2025 est la troisième année la plus chaude jamais enregistrée, juste après 2024 et 2023, révèle le nouveau rapport de Copernicus. En France, bien que l’in n’ait pas eu d’épisode spectaculaire, il s’agit que de la quatrième année la plus chaude (après 2020, 2023, 2024).

Au niveau mondial, 2025 se classe troisième, derrière 2023 et 2024. 14,97°C en moyenne à l’échelle mondiale, soit +1,47 °C par rapport à l’ère pré-industrielle (1850-1900). Ce rapport, de l’organisme européen Copernicus, confirme que l’Europe et le monde traversent la décennie la plus chaude jamais enregistrée.

Les températures mondiales des trois dernières années ont dépassé en moyenne de 1,5°C le niveau préindustriel (1850-1900) – c’est la première fois qu’une période de trois ans dépasse ce seuil (accord de Paris).

Les chercheurs certifient que le changement climatique induit par les humains en est le principal moteur, bien que d’autres facteurs – tels que l’oscillation australe El Niño – aient aussi contribué.

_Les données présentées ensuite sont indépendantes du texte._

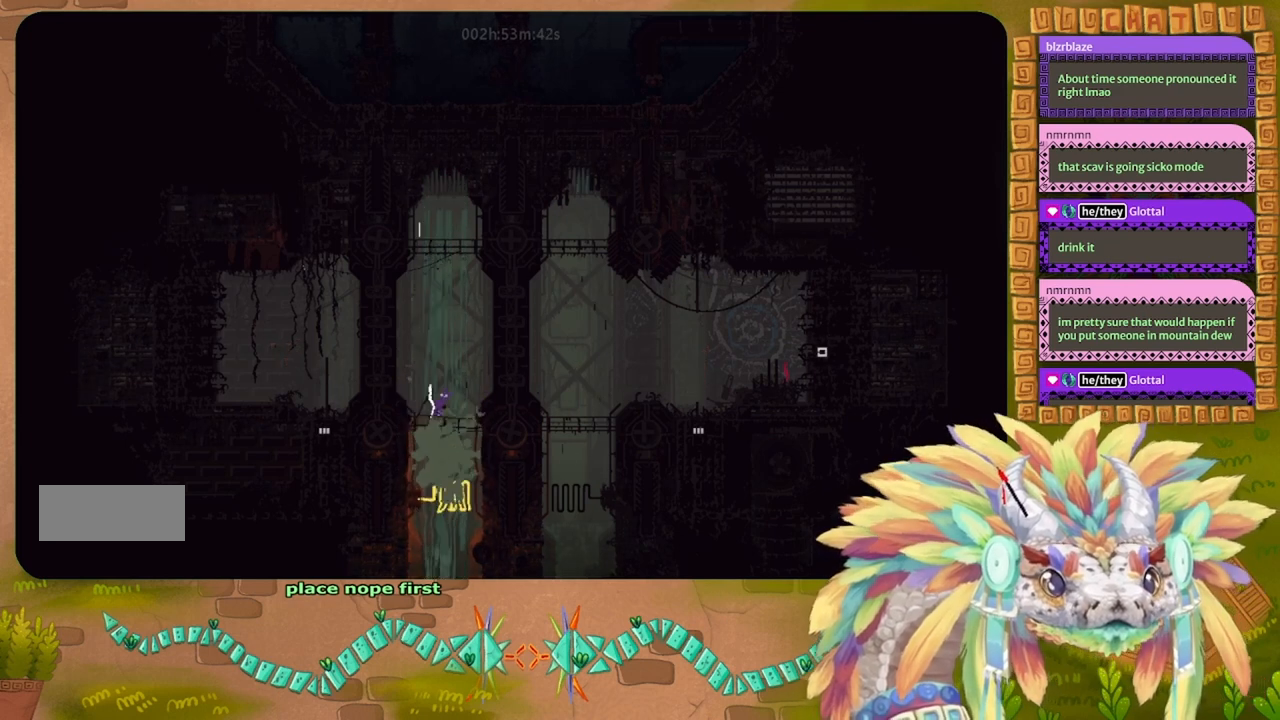
{"keys": [], "events": [[167, "up", "down"], [267, "left", "down"], [267, "up", "up"], [433, "left", "up"]]}
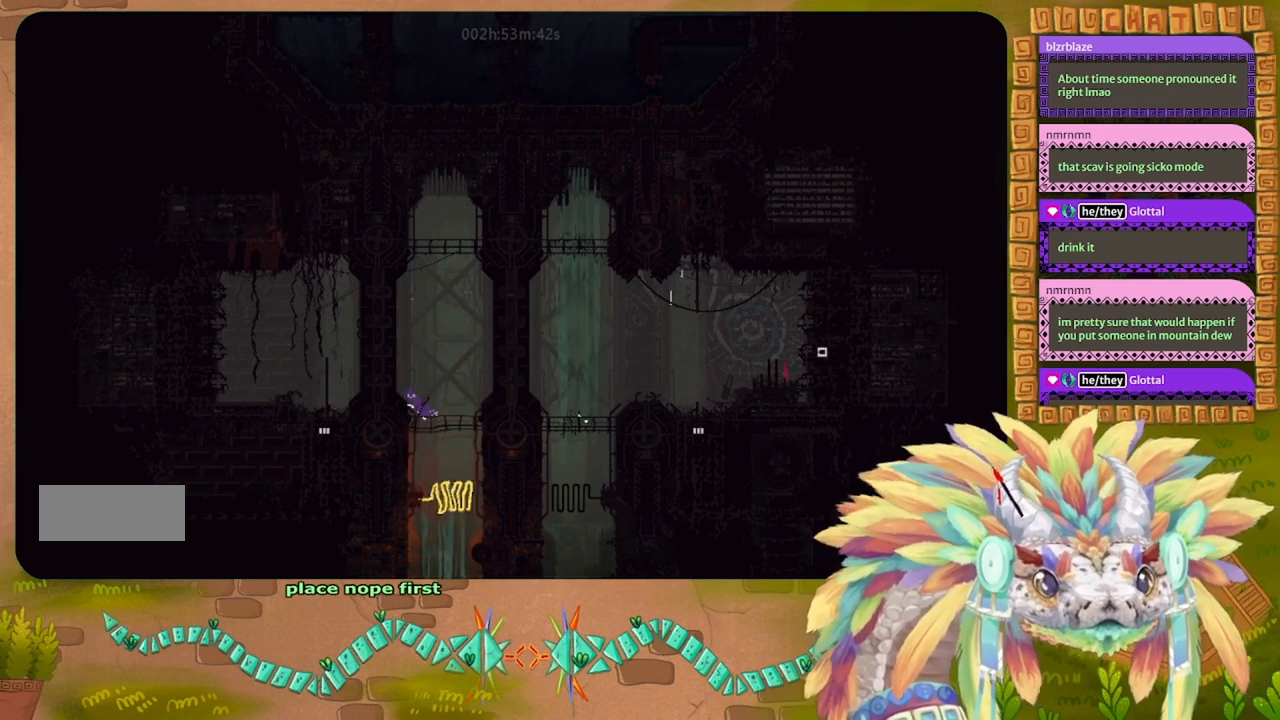
{"keys": [], "events": [[133, "right", "down"], [467, "right", "up"]]}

La limite des +1,5°C sur le point d’être dépassée

Pour que la limite des 1,5°C soit officiellement franchie, il faudra qu’elle soit mesurée sur une période plus longue. Les climatologues prennent généralement la moyenne des 20 ou 30 dernières années. Or, ce franchissement à long terme pourrait être acté d’ici la fin de la décennie. Ce seuil est crucial car de nombreux travaux scientifiques montrent à quel point s’aventurer au-delà serait désastreux, pour l’ensemble du vivant.

Plusieurs points de bascule ont été identifiés : l’effondrement des calottes glaciaires, une fois enclenché, pourrait se poursuivre sur plusieurs millénaires, et entraîner une montée du niveau des mers de plusieurs mètres.

« Le fait que les onze dernières années aient été les plus chaudes jamais enregistrées est une preuve supplémentaire de la tendance indéniable vers un climat plus chaud. Le monde s’approche rapidement de la limite de température à long terme fixée par l’Accord de Paris. Nous sommes condamnés à la dépasser », selon Carlo Buontempo, directeur du Copernicus Climate Change Service.

L’atmosphère nous envoie un message et nous devons l’écouter

Vagues de chaleur record, violentes tempêtes, incendies de forêt… Les événements extrêmes se multiplient. Bien que le rapport n’analyse pas leur attribution, ceux-ci fournissent un contexte propice pour retenir l’attention croissante du public sur les risques climatiques, et peut être, enfin, des élus.

La tempête Benjamin a récemment balayé l’ensemble de la France provoquant d’importants dégâts. Des incendies de forêt incontrôlables ont frappé l’Espagne pendant l’été et la Californie. Les images des incendies de Los Angeles début 2025 ont marqué le monde entier, et fait au moins 30 morts – certains chercheurs estiment que le bilan pourrait s’établir à plusieurs centaines.

Au Japon, des vagues de chaleur étouffantes ont fait monter la température moyenne du mois de juin à un niveau qui n’avait jamais été atteint dans toute l’histoire du pays.

La moitié de la Terre sous stress thermique

Comme en 2023 et 2024, certaines zones du globe ont été frappées de plein fouet par le changement climatique, plus que d’autres encore. L’Antarctique en fait partie. En 2025, cette zone du globe a connu sa température annuelle la plus chaude jamais enregistrée. Cela explique, en partie, la convoitise de D. Tump qui y voit une opportunité pour l’exploiter à moindre coût.

En 2025, la moitié de la surface terrestre aura connu un nombre anormal de jours à 32 °C et plus. Le stress thermique est reconnu par l’Organisation mondiale de la santé (OMS) comme la principale cause de décès liés aux conditions météorologiques dans le monde. Selon une étude de cette dernière, 175 000 Européens meurent chaque année des répercussions de la chaleur extrême.

En dépit de ces alertes, maintes fois répétées par la communauté scientifique, les dirigeants peinent à prendre le pli d’une véritable adaptation climatique. En novembre, la COP30 a tourné au fiasco. De nombreux pays n’ont toujours pas publié leurs feuilles de route pour réduire leurs émissions de gaz à effet de serre.

A chacun de comprendre la gravité de la population et d’essayer d’agir dans son territoire. Les petits ruisseaux font les grandes rivières.